The Skype representative who first invoked the phrase "perfect storm" to describe the confluence of events that led to 48-hour service outage on August 16, told BetaNews today that circumstances such as those we experienced in our own tests yesterday could indeed have contributed to triggering that storm, if only in a minor way.

Villu Arak, who works in Skype's global public relations department, told BetaNews this morning that the incident we experienced, and which we described to Skype at length, was the first he'd heard about unusual client-side update behavior. "Still, while what you described could have played a small role in the disruption," he wrote us, "the series of events that led to the outage was triggered by unattended automatic reboots."

On Monday, August 13, Skype sent out a general e-mail to its customers - including me - that a new version of its software was available for download. I didn't download it that week...actually, I waited until I had some time to devote to it, and until the "perfect storm" had already passed. That day came last Monday, when I installed the new version on one of my systems. For the record, it actually worked fine, and continues to do so.

But two days later, from out of nowhere, the system popped up a message asking me to reboot the system to complete Skype installation. If the behavior is the same for other users, it could explain the strange time gap between either the Monday notice or Microsoft's Patch Tuesday (which Skype believes triggered the storm), and Thursday when the service outage occurred.

Arak has reason to doubt it, though. "'Human-assisted' reboots that you described could not have happened with such a high level of synchronicity," he wrote. He later added a reminder that the morning rush hour in Europe where Skype is based corresponds to 3:00 am Eastern Time in the US, "3am being the default time when Windows updates occur to booted machines."
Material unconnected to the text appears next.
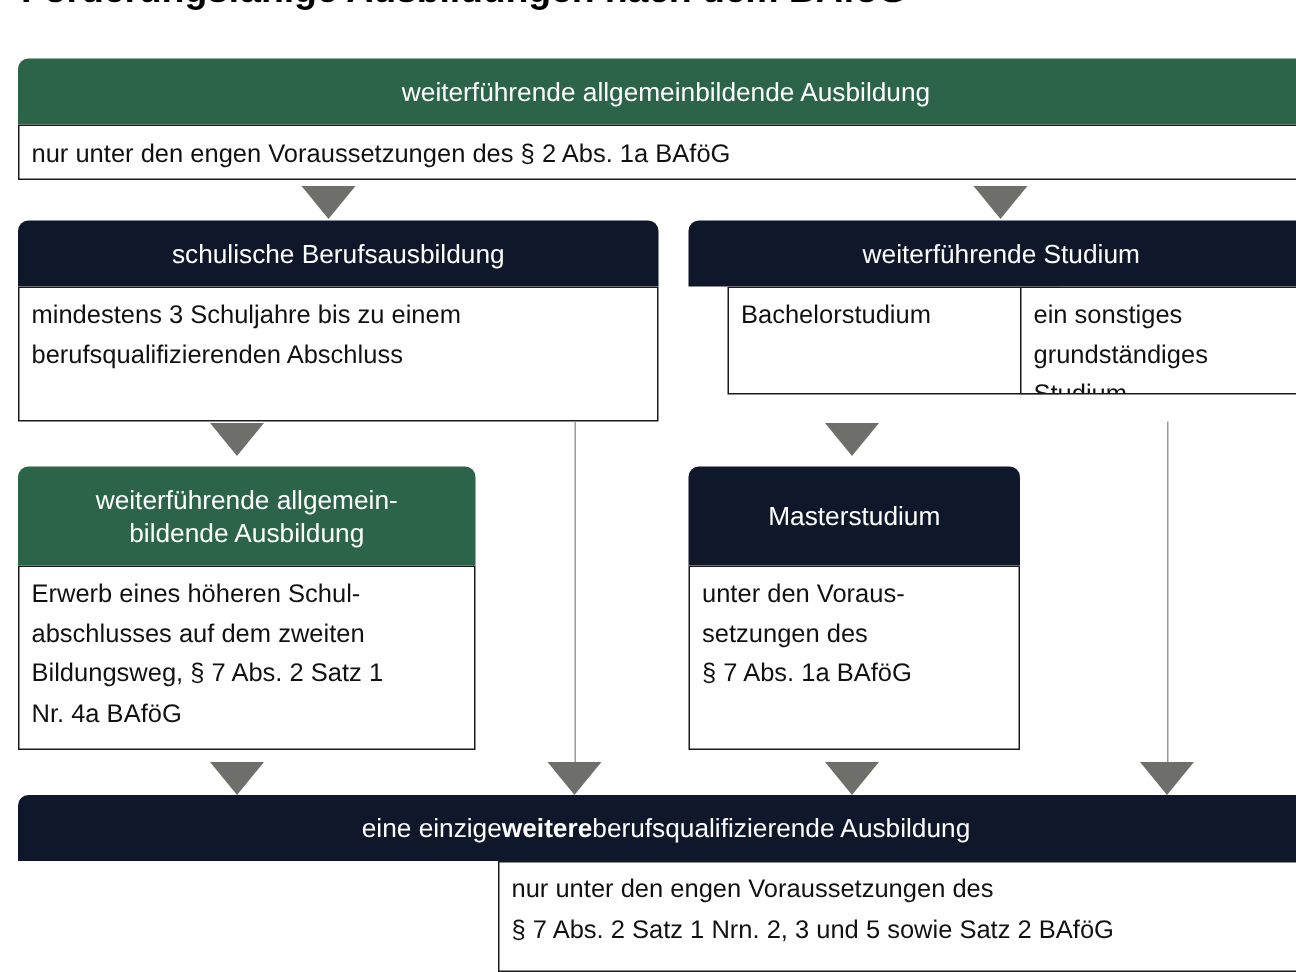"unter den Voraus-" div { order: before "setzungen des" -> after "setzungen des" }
We then followed up with another question for Arak: Is there any physical evidence from Skype's tests which would distinguish an "unattended automatic reboot" from a "human-assisted" reboot? Or in short, how do they know for sure without looking at the system logs of client systems...logs which, last we checked, Skype doesn't have access to?

Arak's response politely indicated to us that this question had not been asked before, and no one really has the answer right now. "But let me assure you that our engineers have chased every lead and turned over every stone," he added.

Despite the lack of available new information, Arak's initial response to us is the first indicator we've heard from Skype that the company is willing to consider the possibility that a small part of its client software - not even the communicator itself, but frankly just the installer package - could have contributed to its service outage last week.